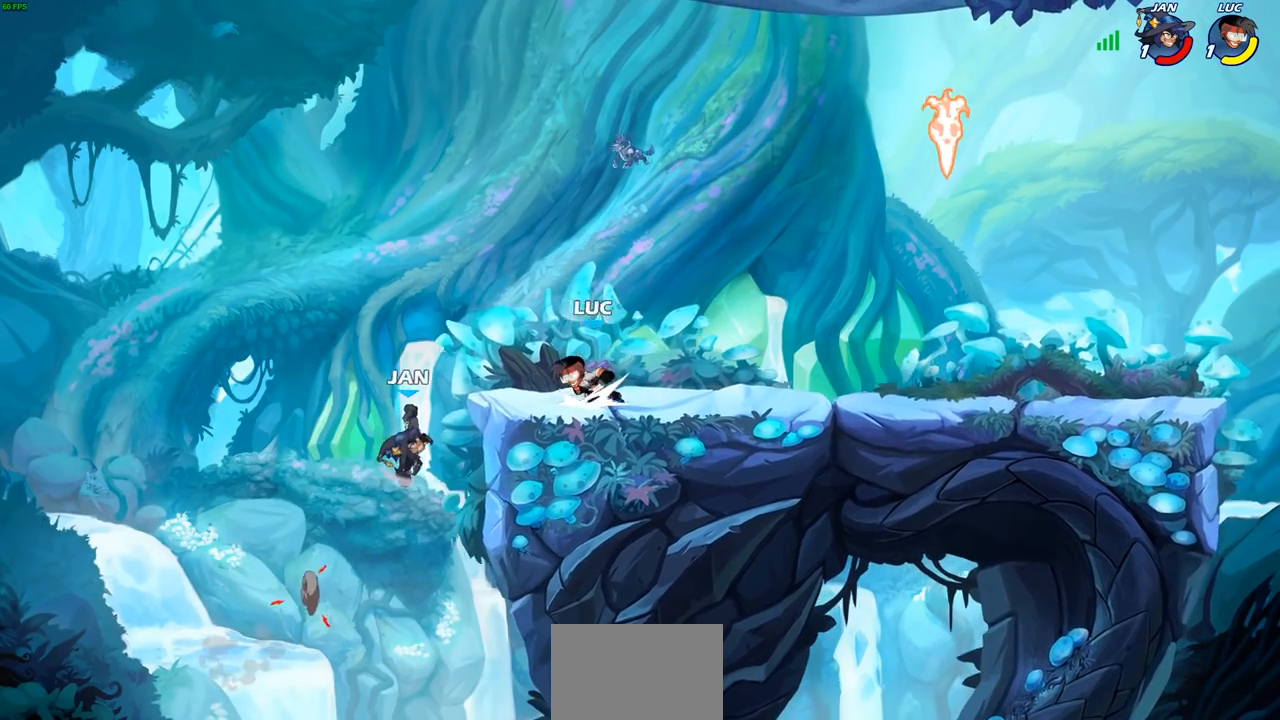
{"buttons": [], "left_stick": "right", "right_stick": "center", "events": [[33, "SQUARE", "down"], [100, "R1", "up"], [117, "SQUARE", "up"], [133, "R2", "up"], [233, "left_stick", "center"], [383, "left_stick", "right"]]}
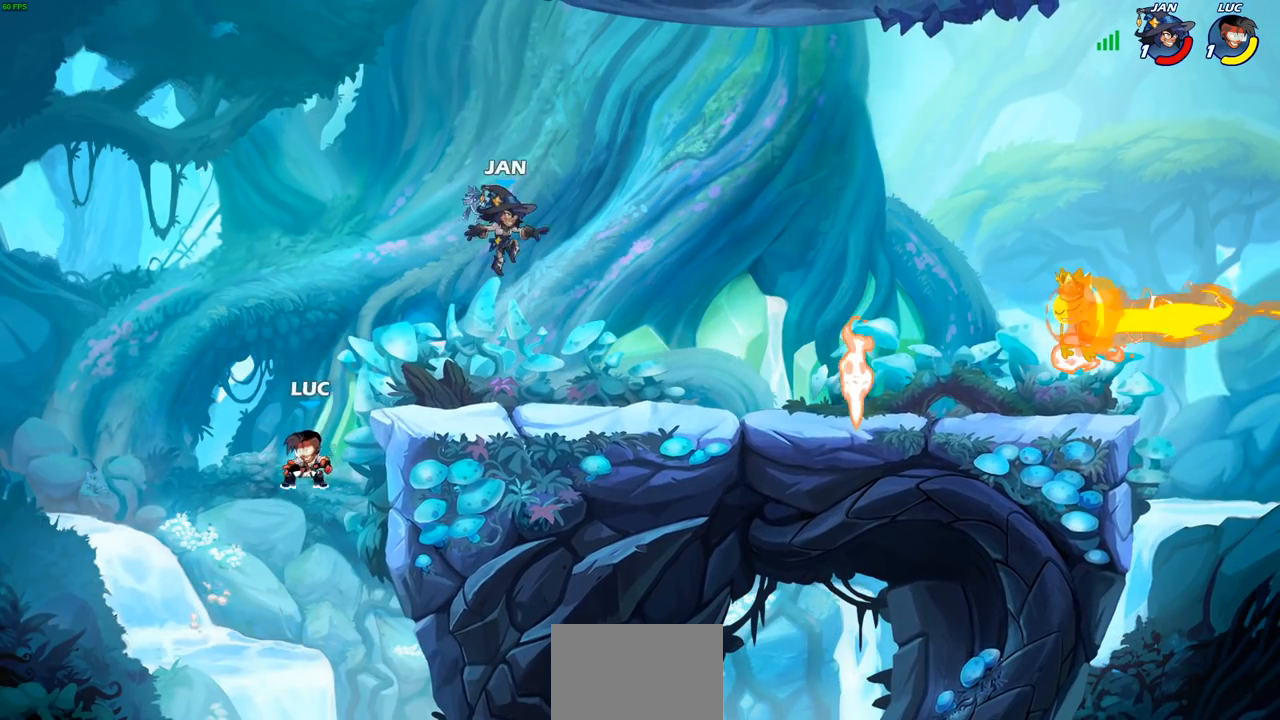
{"buttons": [], "left_stick": "down-right", "right_stick": "center", "events": [[83, "CROSS", "down"], [283, "CROSS", "up"], [400, "left_stick", "down-right"]]}
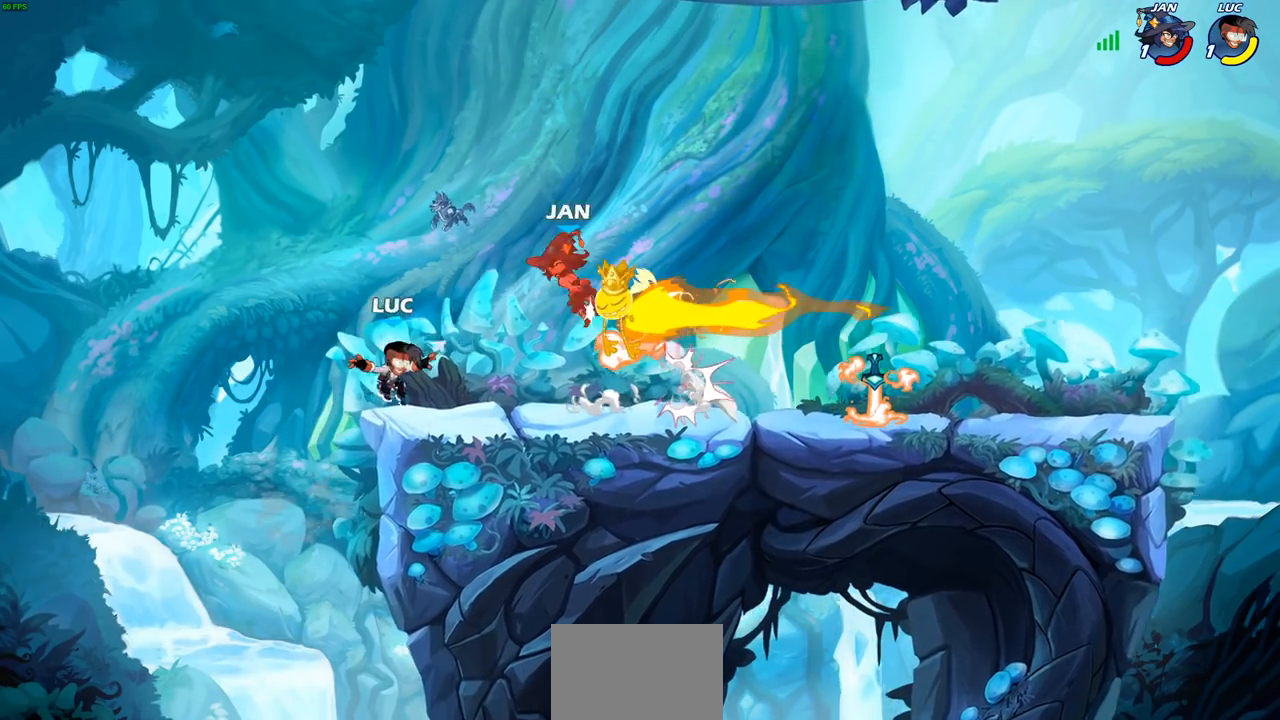
{"buttons": [], "left_stick": "right", "right_stick": "center", "events": [[100, "left_stick", "down-left"], [183, "left_stick", "up-left"], [233, "R1", "down"], [300, "left_stick", "right"], [317, "R1", "up"]]}
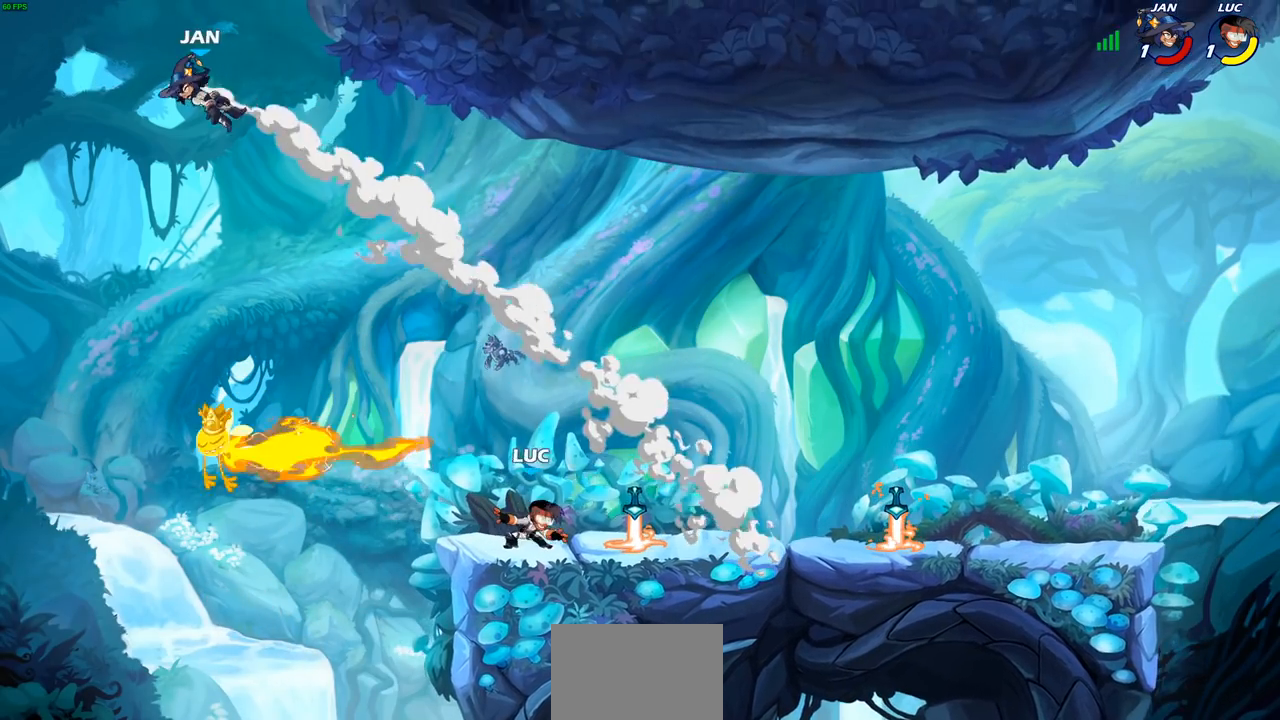
{"buttons": [], "left_stick": "up-left", "right_stick": "center", "events": [[200, "R1", "down"], [233, "left_stick", "up-left"], [300, "CROSS", "down"], [333, "R1", "up"], [417, "CROSS", "up"]]}
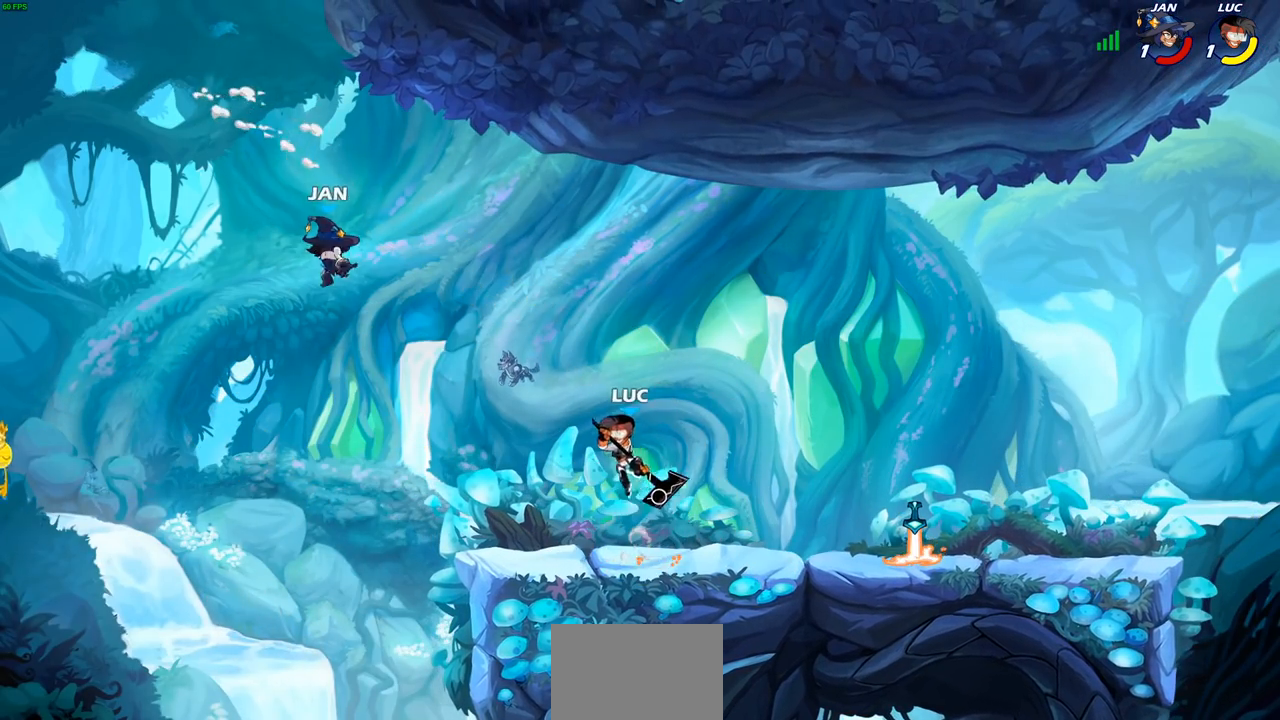
{"buttons": [], "left_stick": "center", "right_stick": "center", "events": [[17, "CROSS", "down"], [83, "left_stick", "center"], [150, "CROSS", "up"], [350, "R2", "down"], [367, "R1", "down"], [417, "CIRCLE", "down"], [483, "R1", "up"], [483, "R2", "up"], [500, "CIRCLE", "up"]]}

━━━━━━━━

◆ PROBLEM TO SOLVE: Leave out the pictures and copy everything else in the records word for word.

◆ EXERCISE RESPONSE:
{"buttons": [], "left_stick": "right", "right_stick": "center", "events": [[33, "SQUARE", "down"], [100, "R1", "up"], [117, "SQUARE", "up"], [133, "R2", "up"], [233, "left_stick", "center"], [383, "left_stick", "right"]]}
{"buttons": [], "left_stick": "down-right", "right_stick": "center", "events": [[83, "CROSS", "down"], [283, "CROSS", "up"], [400, "left_stick", "down-right"]]}
{"buttons": [], "left_stick": "right", "right_stick": "center", "events": [[100, "left_stick", "down-left"], [183, "left_stick", "up-left"], [233, "R1", "down"], [300, "left_stick", "right"], [317, "R1", "up"]]}
{"buttons": [], "left_stick": "up-left", "right_stick": "center", "events": [[200, "R1", "down"], [233, "left_stick", "up-left"], [300, "CROSS", "down"], [333, "R1", "up"], [417, "CROSS", "up"]]}
{"buttons": [], "left_stick": "center", "right_stick": "center", "events": [[17, "CROSS", "down"], [83, "left_stick", "center"], [150, "CROSS", "up"], [350, "R2", "down"], [367, "R1", "down"], [417, "CIRCLE", "down"], [483, "R1", "up"], [483, "R2", "up"], [500, "CIRCLE", "up"]]}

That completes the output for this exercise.